Have you got a nice fat half yearly bonus? Has a good chunk of your investments matured?
What do you do with this money. Many times, people just splurge this money or invest it immediately to grow it further. However, both of these might not be the best use of your bonus money. Have a look at this checklist
Have you set up your emergency fund?
Emergency fund is something that should be available anytime you need. Typically you should have 6 months worth of expenses set as emergency fund. Your emergency fund can be in your savings account or in safe liquid debt funds. Though the purpose of emergency fund is not to give you extraordinary returns, debt funds are better as they give you much higher return than savings account with almost same level of liquidity.
Have you cleared your loans?
Do you have loan for which you are paying high interest? It is very rare that your savings will generate more risk-adjusted returns than the loan you have taken. Also consider the tax exemption on loans.
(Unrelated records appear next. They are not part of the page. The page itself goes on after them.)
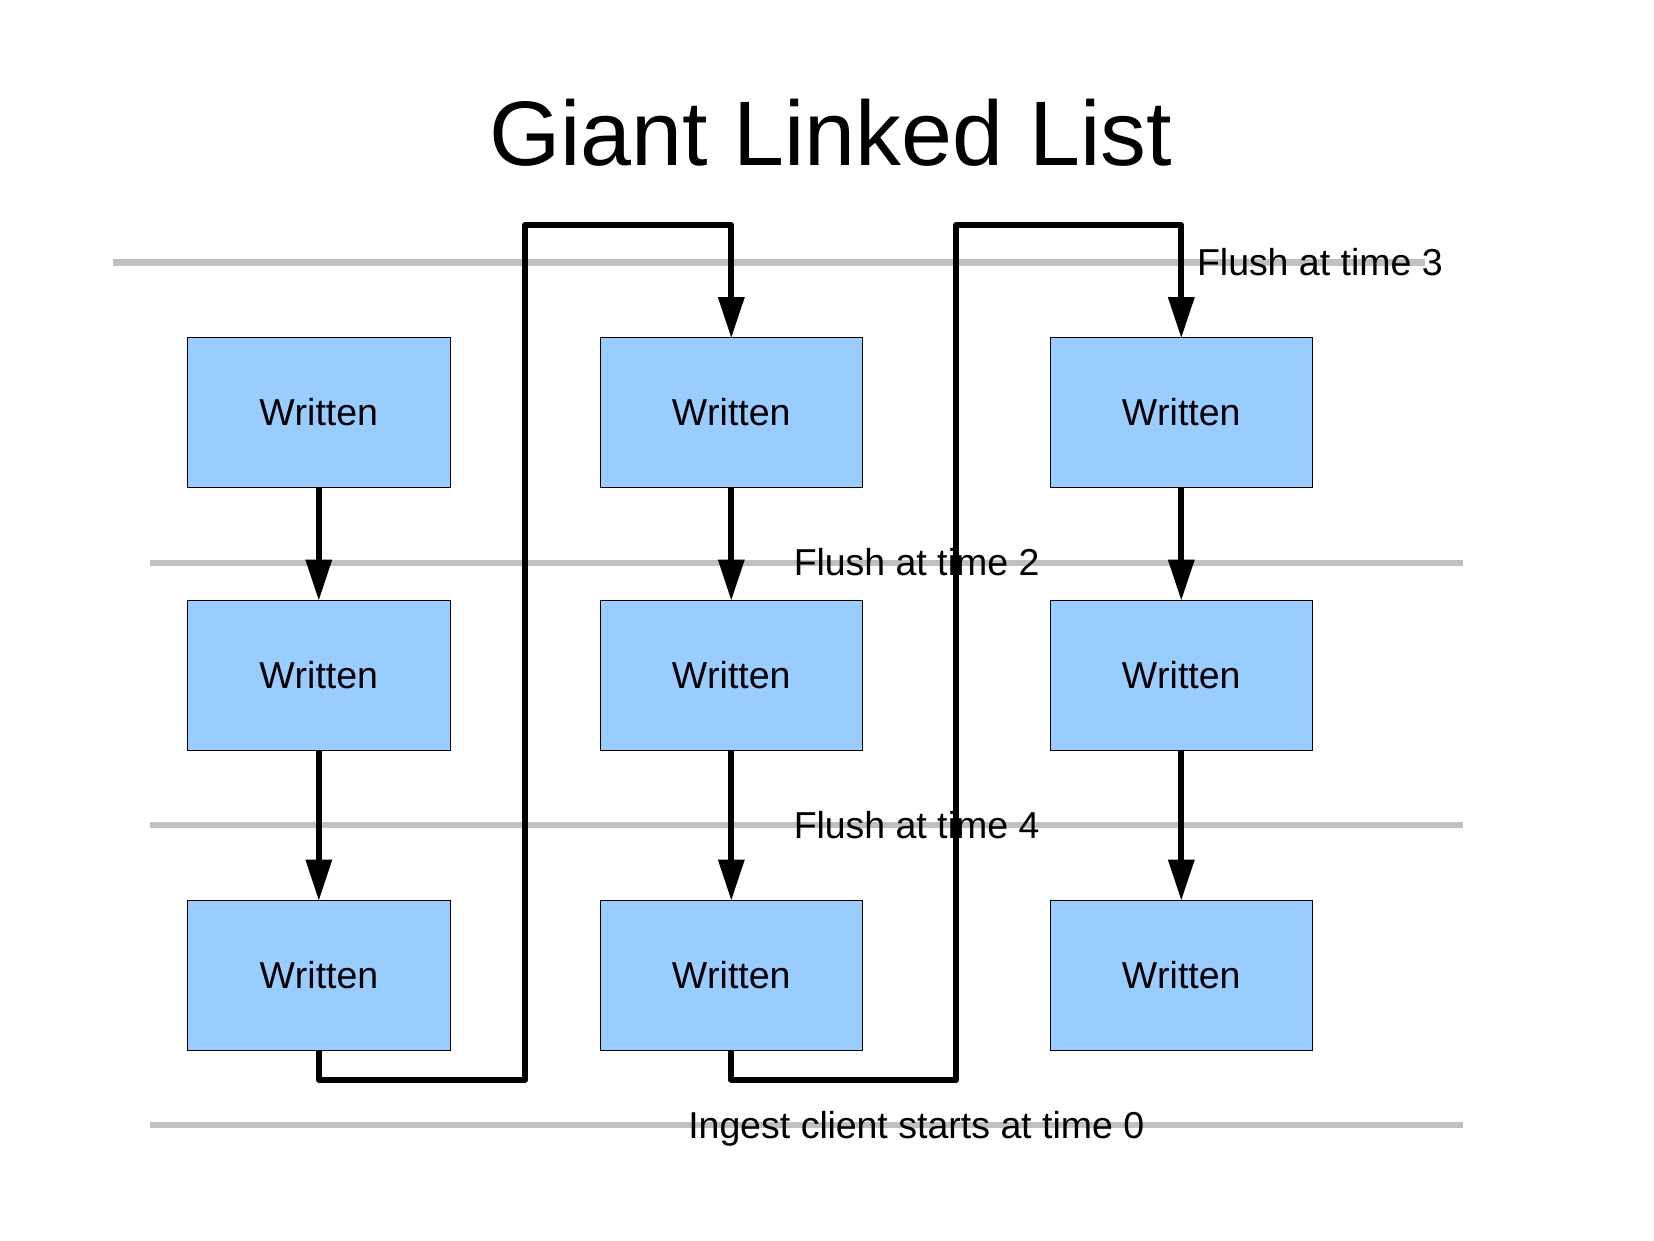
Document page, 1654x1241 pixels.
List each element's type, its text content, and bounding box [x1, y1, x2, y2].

text_box Written [1050, 900, 1313, 1051]
text_box Written [1050, 337, 1313, 488]
text_box Written [600, 600, 863, 751]
title Giant Linked List [86, 37, 1576, 230]
text_box Written [600, 337, 863, 488]
text_box Written [187, 337, 451, 488]
text_box Written [187, 900, 451, 1051]
text_box Written [600, 900, 863, 1051]
text_box Written [1050, 600, 1313, 751]
text_box Written [187, 600, 451, 751]
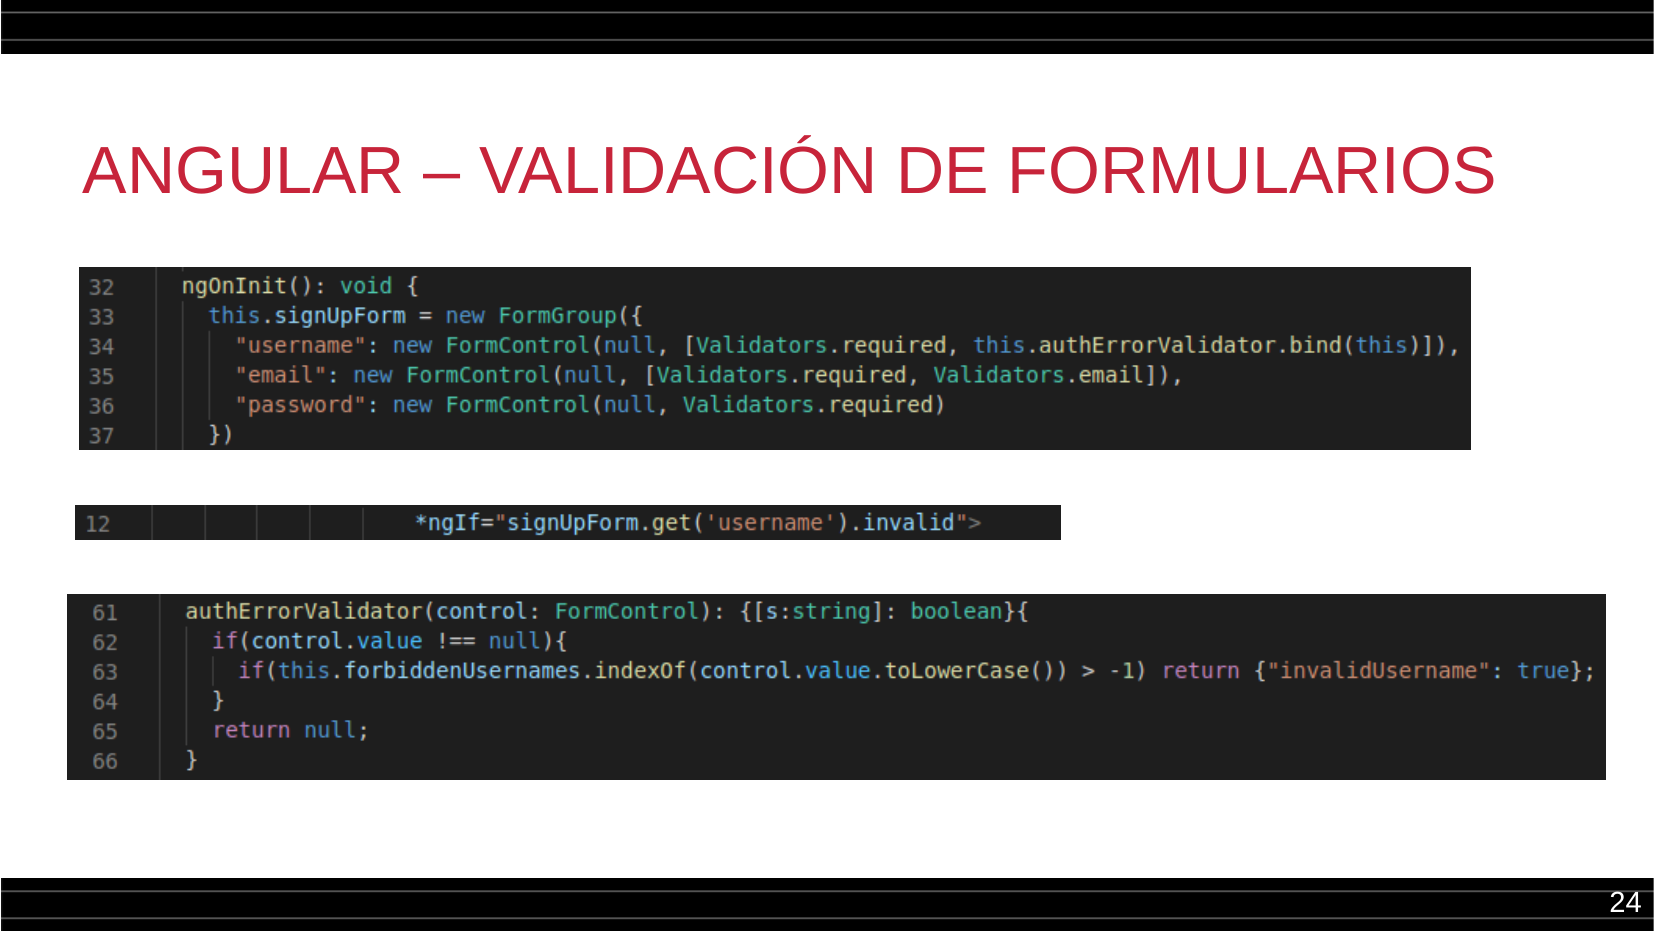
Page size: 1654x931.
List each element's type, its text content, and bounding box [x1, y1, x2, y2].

Not all loans are bad and you do not need to clear all loans.
Have you done your insurances?
You should have term insurance if you have dependents. Check here why you need insurance and how much you need. Apart from term insurance, it is good to have your health insurance to protect you from unforeseen health conditions. If you own a car or a bike, insurance is mandatory so check if you have renewed your insurances.
Have you saved for your short term needs
Investments are always associated with risk and risk is higher when your investments are for short term. But if you are going to need money for your short term or medium term needs – like buying a car or buying a house – it is better to not invest in high risk products like equity. Save in liquid funds of short term debt funds for short term goals.
Have you done your tax saving?
There are multiple ways you can save your taxes under Section 80C. You can save sizeable amount by utilizing your Section 80C limits. Depending your time horizon and risk profile, you can invest in PPF or ELSS funds.
Lastly, do not invest in one shot.
If you are done with all the points above – you should invest that money. However, if you are not an active investors it is better to deploy money in chunks rather than one shot. One way is to put money in liquid fund and then gradually invest in next few months depending on your comfort.